SELECTED PASSAGE:
Blueberry Mulberry Maple Granola
It’s getting crazy around here. I am getting married in 25 days (wow, did I really say that?), our house is still under construction, a project that should have been done months ago, we are having a huge celebration party at the unfinished house that was supposed to be finished, and the new website launch date is approaching quickly! Did I mention that I am doing the design work for the house?
The amount of work going into the new site is mind-boggling. We worked on the basic design for 4 months. Now, every post, six years of them, 285 of them, have to be reformatted. The photos need to be updated and duplicated, the recipes reformatted, and many other changes done behind the scenes. It is hours and hours of work being split between myself, Shannon (my assistant) and Kaia (my daughter, who you will be getting to know soon!). To say that I am overwhelmed is an extreme understatement. But I soldier on.
I am working on recipes from 2011 now. And boy is there a difference between my photography then and now. Last night I came across a recipe for Orange Chia Seed Breakfast Pudding. I couldn’t find the original photo in my collections. And when I tried to reformat the downloaded image, it just wasn’t going to work. The new site is so beautiful and this old picture just wasn’t going to cut it.

TO DO:
1) Turn the paragraph of the blog post above that begins "The amount of work going into the new site" into a short bulleted list that keeps its main facts.
2) Answer these from the blog post above, one answer per line:
(a) How many days away is the writer's wedding?
(b) How long did the basic design of the new site take?
(c) What recipe did the writer come across last night?

GIVEN INFORMATION:
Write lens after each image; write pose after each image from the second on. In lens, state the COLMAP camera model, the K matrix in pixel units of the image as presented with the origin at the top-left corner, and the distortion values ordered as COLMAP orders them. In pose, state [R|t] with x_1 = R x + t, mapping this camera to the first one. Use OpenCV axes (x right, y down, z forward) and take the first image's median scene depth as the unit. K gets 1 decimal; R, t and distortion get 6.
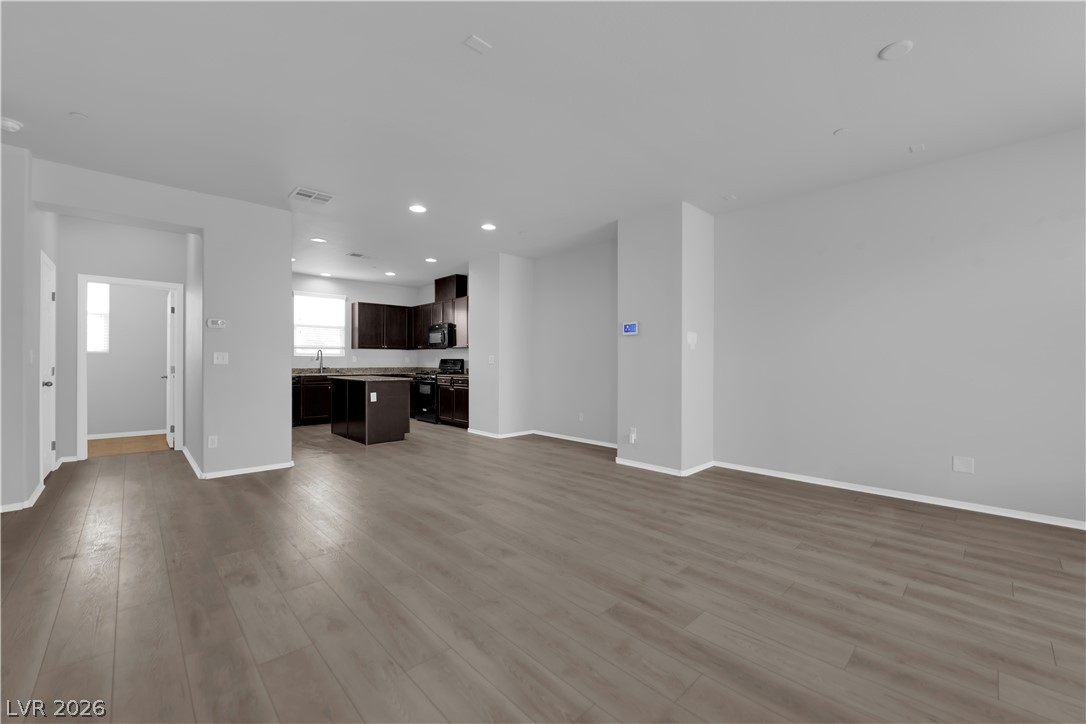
lens RADIAL K [[433.1, 0, 539.1], [0, 433.1, 360.4], [0, 0, 1]] dist [-0.000042, 0.001776]
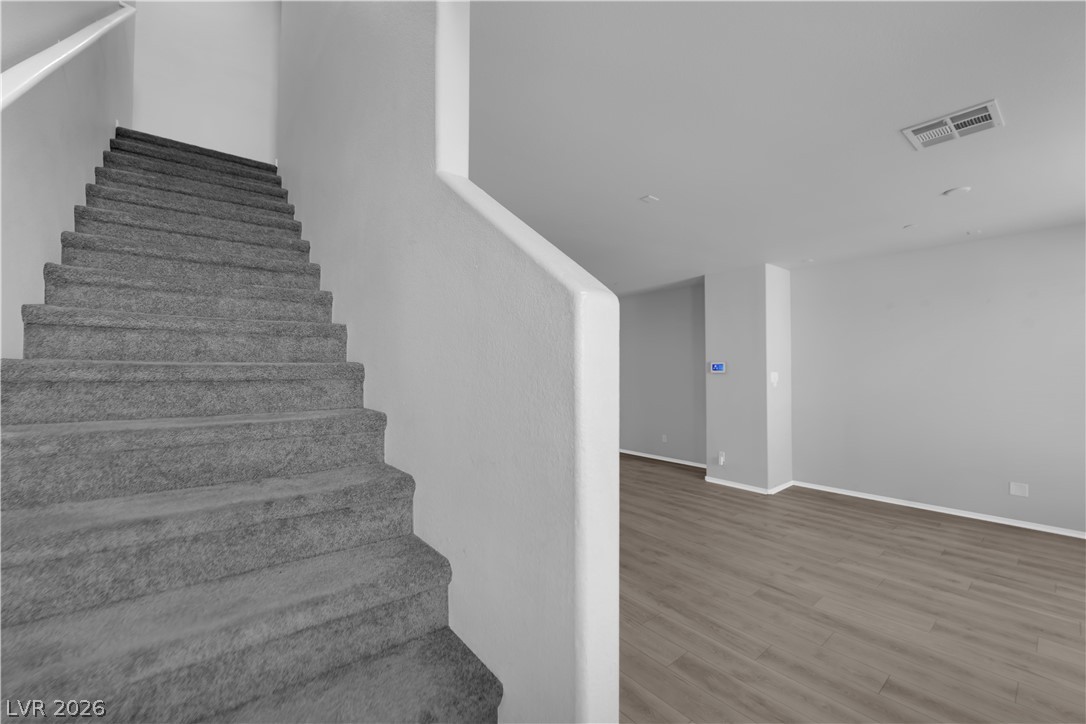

SOLUTIONS IN ORDER:
1)
- The new site is a huge amount of work.
- The basic design took 4 months.
- All 285 posts, covering six years, have to be reformatted.
- Photos must be updated and duplicated, recipes reformatted, and many other changes made behind the scenes.
- The work is split between the writer, Shannon (the assistant), and Kaia (the writer's daughter).
- The writer is overwhelmed but keeps going.

2)
(a) 25 days
(b) 4 months
(c) Orange Chia Seed Breakfast Pudding